Records from a data collection ▸
====

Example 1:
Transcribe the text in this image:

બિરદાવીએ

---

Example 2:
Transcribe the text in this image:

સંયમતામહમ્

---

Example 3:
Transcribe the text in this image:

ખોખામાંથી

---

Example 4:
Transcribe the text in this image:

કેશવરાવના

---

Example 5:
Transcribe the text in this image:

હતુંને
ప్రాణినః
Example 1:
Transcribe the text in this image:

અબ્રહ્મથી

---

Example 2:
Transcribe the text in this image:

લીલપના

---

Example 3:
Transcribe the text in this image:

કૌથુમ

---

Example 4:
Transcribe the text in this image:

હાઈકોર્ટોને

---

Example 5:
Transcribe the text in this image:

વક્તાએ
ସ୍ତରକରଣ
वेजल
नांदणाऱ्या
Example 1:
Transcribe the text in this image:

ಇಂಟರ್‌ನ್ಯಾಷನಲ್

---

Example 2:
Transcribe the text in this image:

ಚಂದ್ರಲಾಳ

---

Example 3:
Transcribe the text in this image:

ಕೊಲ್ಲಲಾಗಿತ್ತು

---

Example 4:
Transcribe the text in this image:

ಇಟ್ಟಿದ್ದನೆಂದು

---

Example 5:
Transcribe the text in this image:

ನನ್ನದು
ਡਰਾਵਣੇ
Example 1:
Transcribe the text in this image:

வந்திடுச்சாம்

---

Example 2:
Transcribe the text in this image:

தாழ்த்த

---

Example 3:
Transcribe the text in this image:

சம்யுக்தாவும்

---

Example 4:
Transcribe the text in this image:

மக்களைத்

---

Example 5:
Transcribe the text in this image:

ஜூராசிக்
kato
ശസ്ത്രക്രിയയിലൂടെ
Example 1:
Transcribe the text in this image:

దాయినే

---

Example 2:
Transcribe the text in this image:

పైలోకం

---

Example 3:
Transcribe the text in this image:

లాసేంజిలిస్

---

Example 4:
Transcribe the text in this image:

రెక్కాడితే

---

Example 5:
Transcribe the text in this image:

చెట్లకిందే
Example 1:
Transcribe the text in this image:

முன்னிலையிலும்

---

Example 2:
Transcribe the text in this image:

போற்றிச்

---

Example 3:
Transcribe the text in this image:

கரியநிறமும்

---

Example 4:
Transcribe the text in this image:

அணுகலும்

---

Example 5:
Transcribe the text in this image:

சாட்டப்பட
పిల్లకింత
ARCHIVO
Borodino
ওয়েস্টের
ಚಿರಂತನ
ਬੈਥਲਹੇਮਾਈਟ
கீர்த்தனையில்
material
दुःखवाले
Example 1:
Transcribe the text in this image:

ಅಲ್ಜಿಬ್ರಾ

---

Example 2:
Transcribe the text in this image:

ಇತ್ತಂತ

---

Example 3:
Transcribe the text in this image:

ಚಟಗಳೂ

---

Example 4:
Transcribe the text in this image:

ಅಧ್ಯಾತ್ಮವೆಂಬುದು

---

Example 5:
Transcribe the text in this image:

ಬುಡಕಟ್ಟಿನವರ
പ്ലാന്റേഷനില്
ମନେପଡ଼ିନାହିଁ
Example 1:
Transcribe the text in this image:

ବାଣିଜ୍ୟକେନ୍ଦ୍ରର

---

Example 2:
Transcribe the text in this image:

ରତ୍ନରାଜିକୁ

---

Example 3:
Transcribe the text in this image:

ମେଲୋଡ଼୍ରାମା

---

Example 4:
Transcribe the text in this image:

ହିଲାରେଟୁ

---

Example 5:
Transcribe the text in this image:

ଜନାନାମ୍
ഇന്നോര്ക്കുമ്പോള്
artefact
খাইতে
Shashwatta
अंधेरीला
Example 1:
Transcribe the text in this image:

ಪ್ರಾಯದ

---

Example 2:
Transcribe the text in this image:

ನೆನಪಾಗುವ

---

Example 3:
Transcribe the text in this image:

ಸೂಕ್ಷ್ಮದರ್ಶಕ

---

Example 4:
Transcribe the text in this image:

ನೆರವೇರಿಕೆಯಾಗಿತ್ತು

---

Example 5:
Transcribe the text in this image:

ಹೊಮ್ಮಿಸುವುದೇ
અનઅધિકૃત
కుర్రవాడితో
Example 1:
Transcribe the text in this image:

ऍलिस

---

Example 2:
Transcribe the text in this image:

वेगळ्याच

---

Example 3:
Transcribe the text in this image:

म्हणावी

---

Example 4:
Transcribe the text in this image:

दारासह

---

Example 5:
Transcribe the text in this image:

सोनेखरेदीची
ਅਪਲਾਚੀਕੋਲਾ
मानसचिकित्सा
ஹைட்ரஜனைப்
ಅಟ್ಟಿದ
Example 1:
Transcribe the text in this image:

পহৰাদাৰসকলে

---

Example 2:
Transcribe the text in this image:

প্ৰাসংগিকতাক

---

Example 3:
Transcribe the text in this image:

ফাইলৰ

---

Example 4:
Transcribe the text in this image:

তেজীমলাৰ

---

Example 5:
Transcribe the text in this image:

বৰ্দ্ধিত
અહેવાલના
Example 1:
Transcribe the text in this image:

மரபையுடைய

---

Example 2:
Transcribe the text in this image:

====

WORK ITEM ▸ Give back all of the entries above, unchanged in every word.

REPLY TO THE TASK ▸
Example 1:
Transcribe the text in this image:

બિરદાવીએ

---

Example 2:
Transcribe the text in this image:

સંયમતામહમ્

---

Example 3:
Transcribe the text in this image:

ખોખામાંથી

---

Example 4:
Transcribe the text in this image:

કેશવરાવના

---

Example 5:
Transcribe the text in this image:

હતુંને
ప్రాణినః
Example 1:
Transcribe the text in this image:

અબ્રહ્મથી

---

Example 2:
Transcribe the text in this image:

લીલપના

---

Example 3:
Transcribe the text in this image:

કૌથુમ

---

Example 4:
Transcribe the text in this image:

હાઈકોર્ટોને

---

Example 5:
Transcribe the text in this image:

વક્તાએ
ସ୍ତରକରଣ
वेजल
नांदणाऱ्या
Example 1:
Transcribe the text in this image:

ಇಂಟರ್‌ನ್ಯಾಷನಲ್

---

Example 2:
Transcribe the text in this image:

ಚಂದ್ರಲಾಳ

---

Example 3:
Transcribe the text in this image:

ಕೊಲ್ಲಲಾಗಿತ್ತು

---

Example 4:
Transcribe the text in this image:

ಇಟ್ಟಿದ್ದನೆಂದು

---

Example 5:
Transcribe the text in this image:

ನನ್ನದು
ਡਰਾਵਣੇ
Example 1:
Transcribe the text in this image:

வந்திடுச்சாம்

---

Example 2:
Transcribe the text in this image:

தாழ்த்த

---

Example 3:
Transcribe the text in this image:

சம்யுக்தாவும்

---

Example 4:
Transcribe the text in this image:

மக்களைத்

---

Example 5:
Transcribe the text in this image:

ஜூராசிக்
kato
ശസ്ത്രക്രിയയിലൂടെ
Example 1:
Transcribe the text in this image:

దాయినే

---

Example 2:
Transcribe the text in this image:

పైలోకం

---

Example 3:
Transcribe the text in this image:

లాసేంజిలిస్

---

Example 4:
Transcribe the text in this image:

రెక్కాడితే

---

Example 5:
Transcribe the text in this image:

చెట్లకిందే
Example 1:
Transcribe the text in this image:

முன்னிலையிலும்

---

Example 2:
Transcribe the text in this image:

போற்றிச்

---

Example 3:
Transcribe the text in this image:

கரியநிறமும்

---

Example 4:
Transcribe the text in this image:

அணுகலும்

---

Example 5:
Transcribe the text in this image:

சாட்டப்பட
పిల్లకింత
ARCHIVO
Borodino
ওয়েস্টের
ಚಿರಂತನ
ਬੈਥਲਹੇਮਾਈਟ
கீர்த்தனையில்
material
दुःखवाले
Example 1:
Transcribe the text in this image:

ಅಲ್ಜಿಬ್ರಾ

---

Example 2:
Transcribe the text in this image:

ಇತ್ತಂತ

---

Example 3:
Transcribe the text in this image:

ಚಟಗಳೂ

---

Example 4:
Transcribe the text in this image:

ಅಧ್ಯಾತ್ಮವೆಂಬುದು

---

Example 5:
Transcribe the text in this image:

ಬುಡಕಟ್ಟಿನವರ
പ്ലാന്റേഷനില്
ମନେପଡ଼ିନାହିଁ
Example 1:
Transcribe the text in this image:

ବାଣିଜ୍ୟକେନ୍ଦ୍ରର

---

Example 2:
Transcribe the text in this image:

ରତ୍ନରାଜିକୁ

---

Example 3:
Transcribe the text in this image:

ମେଲୋଡ଼୍ରାମା

---

Example 4:
Transcribe the text in this image:

ହିଲାରେଟୁ

---

Example 5:
Transcribe the text in this image:

ଜନାନାମ୍
ഇന്നോര്ക്കുമ്പോള്
artefact
খাইতে
Shashwatta
अंधेरीला
Example 1:
Transcribe the text in this image:

ಪ್ರಾಯದ

---

Example 2:
Transcribe the text in this image:

ನೆನಪಾಗುವ

---

Example 3:
Transcribe the text in this image:

ಸೂಕ್ಷ್ಮದರ್ಶಕ

---

Example 4:
Transcribe the text in this image:

ನೆರವೇರಿಕೆಯಾಗಿತ್ತು

---

Example 5:
Transcribe the text in this image:

ಹೊಮ್ಮಿಸುವುದೇ
અનઅધિકૃત
కుర్రవాడితో
Example 1:
Transcribe the text in this image:

ऍलिस

---

Example 2:
Transcribe the text in this image:

वेगळ्याच

---

Example 3:
Transcribe the text in this image:

म्हणावी

---

Example 4:
Transcribe the text in this image:

दारासह

---

Example 5:
Transcribe the text in this image:

सोनेखरेदीची
ਅਪਲਾਚੀਕੋਲਾ
मानसचिकित्सा
ஹைட்ரஜனைப்
ಅಟ್ಟಿದ
Example 1:
Transcribe the text in this image:

পহৰাদাৰসকলে

---

Example 2:
Transcribe the text in this image:

প্ৰাসংগিকতাক

---

Example 3:
Transcribe the text in this image:

ফাইলৰ

---

Example 4:
Transcribe the text in this image:

তেজীমলাৰ

---

Example 5:
Transcribe the text in this image:

বৰ্দ্ধিত
અહેવાલના
Example 1:
Transcribe the text in this image:

மரபையுடைய

---

Example 2:
Transcribe the text in this image:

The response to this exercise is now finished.